## WHAT IS REQUIRED
Give the data again in its entirety, exactly as provided.

--- DATA FOR PROCESSING Enclosed Below ---

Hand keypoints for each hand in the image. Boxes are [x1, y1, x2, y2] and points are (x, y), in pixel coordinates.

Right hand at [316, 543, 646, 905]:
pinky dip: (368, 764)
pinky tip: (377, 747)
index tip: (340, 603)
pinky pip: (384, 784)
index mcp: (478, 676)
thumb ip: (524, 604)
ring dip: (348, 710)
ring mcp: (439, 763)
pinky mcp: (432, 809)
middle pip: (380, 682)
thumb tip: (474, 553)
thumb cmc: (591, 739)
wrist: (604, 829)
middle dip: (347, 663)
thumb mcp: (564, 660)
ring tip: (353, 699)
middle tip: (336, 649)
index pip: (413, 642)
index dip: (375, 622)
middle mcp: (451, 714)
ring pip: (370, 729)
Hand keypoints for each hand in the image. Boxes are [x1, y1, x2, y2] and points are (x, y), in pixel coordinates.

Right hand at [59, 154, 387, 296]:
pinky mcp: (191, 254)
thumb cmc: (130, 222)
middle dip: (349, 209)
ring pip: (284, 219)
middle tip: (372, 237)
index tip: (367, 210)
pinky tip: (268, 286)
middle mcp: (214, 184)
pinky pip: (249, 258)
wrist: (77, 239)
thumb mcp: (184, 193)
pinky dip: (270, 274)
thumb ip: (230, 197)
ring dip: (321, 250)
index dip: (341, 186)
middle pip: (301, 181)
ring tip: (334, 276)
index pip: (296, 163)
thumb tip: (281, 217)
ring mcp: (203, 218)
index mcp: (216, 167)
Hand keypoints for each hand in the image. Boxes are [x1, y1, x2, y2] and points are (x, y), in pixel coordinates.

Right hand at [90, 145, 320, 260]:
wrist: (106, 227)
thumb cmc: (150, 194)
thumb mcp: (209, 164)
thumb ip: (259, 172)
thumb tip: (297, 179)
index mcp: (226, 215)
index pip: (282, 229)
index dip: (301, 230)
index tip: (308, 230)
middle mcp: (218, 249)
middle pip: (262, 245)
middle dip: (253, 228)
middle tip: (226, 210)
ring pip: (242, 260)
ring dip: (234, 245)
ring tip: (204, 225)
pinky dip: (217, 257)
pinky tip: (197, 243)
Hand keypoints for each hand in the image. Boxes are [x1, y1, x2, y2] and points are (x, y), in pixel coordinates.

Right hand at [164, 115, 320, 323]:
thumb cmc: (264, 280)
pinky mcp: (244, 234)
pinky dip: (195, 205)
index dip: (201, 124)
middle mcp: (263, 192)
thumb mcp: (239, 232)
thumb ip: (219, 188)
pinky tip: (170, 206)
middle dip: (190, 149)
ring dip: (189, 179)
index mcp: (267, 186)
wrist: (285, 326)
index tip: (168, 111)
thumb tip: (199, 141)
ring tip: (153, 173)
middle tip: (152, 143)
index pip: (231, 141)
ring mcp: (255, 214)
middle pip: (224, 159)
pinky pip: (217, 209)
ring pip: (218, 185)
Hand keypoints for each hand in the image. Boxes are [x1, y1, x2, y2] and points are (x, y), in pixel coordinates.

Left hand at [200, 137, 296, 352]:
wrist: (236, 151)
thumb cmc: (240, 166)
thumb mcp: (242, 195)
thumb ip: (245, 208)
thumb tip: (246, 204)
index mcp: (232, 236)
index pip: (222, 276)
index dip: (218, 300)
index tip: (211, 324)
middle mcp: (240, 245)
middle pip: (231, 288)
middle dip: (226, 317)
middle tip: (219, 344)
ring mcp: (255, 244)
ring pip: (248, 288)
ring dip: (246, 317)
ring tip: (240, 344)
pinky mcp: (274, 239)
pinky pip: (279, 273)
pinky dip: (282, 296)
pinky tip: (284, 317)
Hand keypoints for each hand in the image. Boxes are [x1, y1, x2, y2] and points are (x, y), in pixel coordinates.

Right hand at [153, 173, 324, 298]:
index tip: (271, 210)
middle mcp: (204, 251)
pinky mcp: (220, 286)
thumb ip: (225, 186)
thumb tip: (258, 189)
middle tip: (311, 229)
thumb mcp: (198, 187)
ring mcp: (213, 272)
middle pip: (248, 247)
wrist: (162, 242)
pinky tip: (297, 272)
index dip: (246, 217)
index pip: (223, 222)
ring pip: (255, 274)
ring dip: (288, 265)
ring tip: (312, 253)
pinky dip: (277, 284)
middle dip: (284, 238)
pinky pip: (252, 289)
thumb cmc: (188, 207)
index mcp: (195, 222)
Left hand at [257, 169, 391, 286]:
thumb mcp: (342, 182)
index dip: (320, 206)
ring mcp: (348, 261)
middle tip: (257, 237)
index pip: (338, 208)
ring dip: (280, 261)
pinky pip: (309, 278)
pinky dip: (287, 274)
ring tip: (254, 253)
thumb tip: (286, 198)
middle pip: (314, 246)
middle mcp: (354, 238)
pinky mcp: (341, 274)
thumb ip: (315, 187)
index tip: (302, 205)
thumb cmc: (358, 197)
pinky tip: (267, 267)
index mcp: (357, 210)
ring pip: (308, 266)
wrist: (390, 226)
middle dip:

--- End of Enclosed DATA FOR PROCESSING ---

## OUTPUT FOR THIS TASK
Hand keypoints for each hand in the image. Boxes are [x1, y1, x2, y2] and points are (x, y), in pixel coordinates.

Right hand at [316, 543, 646, 905]:
pinky dip: (368, 764)
pinky tip: (377, 747)
index tip: (340, 603)
pinky pip: (384, 784)
index mcp: (478, 676)
thumb ip: (524, 604)
ring dip: (348, 710)
ring mcp: (439, 763)
pinky mcp: (432, 809)
middle pip: (380, 682)
thumb tip: (474, 553)
thumb cmc: (591, 739)
wrist: (604, 829)
middle dip: (347, 663)
thumb mcp: (564, 660)
ring tip: (353, 699)
middle tip: (336, 649)
index pip: (413, 642)
index dip: (375, 622)
middle mcp: (451, 714)
ring pip: (370, 729)
Hand keypoints for each hand in the image. Boxes are [x1, y1, x2, y2] and points are (x, y), in pixel coordinates.

Right hand at [59, 154, 387, 296]:
pinky mcp: (191, 254)
thumb cmc: (130, 222)
middle dip: (349, 209)
ring pip: (284, 219)
middle tip: (372, 237)
index tip: (367, 210)
pinky tip: (268, 286)
middle mcp: (214, 184)
pinky pip: (249, 258)
wrist: (77, 239)
thumb mcp: (184, 193)
pinky dip: (270, 274)
thumb ip: (230, 197)
ring dip: (321, 250)
index dip: (341, 186)
middle pip: (301, 181)
ring tip: (334, 276)
index pip: (296, 163)
thumb tip: (281, 217)
ring mcp: (203, 218)
index mcp: (216, 167)
Hand keypoints for each hand in the image. Boxes are [x1, y1, x2, y2] and points are (x, y), in pixel coordinates.

Right hand at [90, 145, 320, 260]:
wrist: (106, 227)
thumb cmc: (150, 194)
thumb mcp: (209, 164)
thumb ip: (259, 172)
thumb tip: (297, 179)
index mcp: (226, 215)
index pip: (282, 229)
index dip: (301, 230)
index tip: (308, 230)
middle mcp: (218, 249)
middle pip: (262, 245)
middle dip: (253, 228)
middle tip: (226, 210)
ring pip: (242, 260)
ring dip: (234, 245)
ring tip: (204, 225)
pinky dip: (217, 257)
pinky tip: (197, 243)
Hand keypoints for each hand in the image. Boxes are [x1, y1, x2, y2] and points are (x, y), in pixel coordinates.

Right hand at [164, 115, 320, 323]:
thumb cmc: (264, 280)
pinky mcp: (244, 234)
pinky dip: (195, 205)
index dip: (201, 124)
middle mcp: (263, 192)
thumb mcp: (239, 232)
thumb ip: (219, 188)
pinky tip: (170, 206)
middle dip: (190, 149)
ring dip: (189, 179)
index mcp: (267, 186)
wrist: (285, 326)
index tip: (168, 111)
thumb tip: (199, 141)
ring tip: (153, 173)
middle tip: (152, 143)
index pip: (231, 141)
ring mcp: (255, 214)
middle pip: (224, 159)
pinky pip: (217, 209)
ring pip: (218, 185)
Hand keypoints for each hand in the image. Boxes are [x1, y1, x2, y2] and points are (x, y), in pixel coordinates.

Left hand at [200, 137, 296, 352]:
wrist: (236, 151)
thumb cmc: (240, 166)
thumb mcp: (242, 195)
thumb ip: (245, 208)
thumb tip: (246, 204)
index mcp: (232, 236)
index pip: (222, 276)
index dip: (218, 300)
index tip: (211, 324)
middle mcp: (240, 245)
middle pip: (231, 288)
middle dip: (226, 317)
middle tip: (219, 344)
ring mcp: (255, 244)
ring pip: (248, 288)
ring dip: (246, 317)
ring tip: (240, 344)
pinky mcp: (274, 239)
pinky pip: (279, 273)
pinky dip: (282, 296)
pinky tip: (284, 317)
Hand keypoints for each hand in the image. Boxes are [x1, y1, x2, y2] and points are (x, y), in pixel coordinates.

Right hand at [153, 173, 324, 298]:
index tip: (271, 210)
middle mcp: (204, 251)
pinky mcp: (220, 286)
thumb ip: (225, 186)
thumb tip: (258, 189)
middle tip: (311, 229)
thumb mcp: (198, 187)
ring mcp: (213, 272)
middle pip: (248, 247)
wrist: (162, 242)
pinky tip: (297, 272)
index dip: (246, 217)
index pip: (223, 222)
ring pip: (255, 274)
ring dip: (288, 265)
ring tip: (312, 253)
pinky dip: (277, 284)
middle dip: (284, 238)
pinky pip: (252, 289)
thumb cmc: (188, 207)
index mcp: (195, 222)
Left hand at [257, 169, 391, 286]:
thumb mcp: (342, 182)
index dip: (320, 206)
ring mcp: (348, 261)
middle tip: (257, 237)
index pip: (338, 208)
ring dip: (280, 261)
pinky pip: (309, 278)
pinky dip: (287, 274)
ring tip: (254, 253)
thumb tip: (286, 198)
middle pip: (314, 246)
middle mcp: (354, 238)
pinky mcp: (341, 274)
thumb ip: (315, 187)
index tip: (302, 205)
thumb cmc: (358, 197)
pinky tip: (267, 267)
index mcp: (357, 210)
ring pip: (308, 266)
wrist: (390, 226)
middle dip:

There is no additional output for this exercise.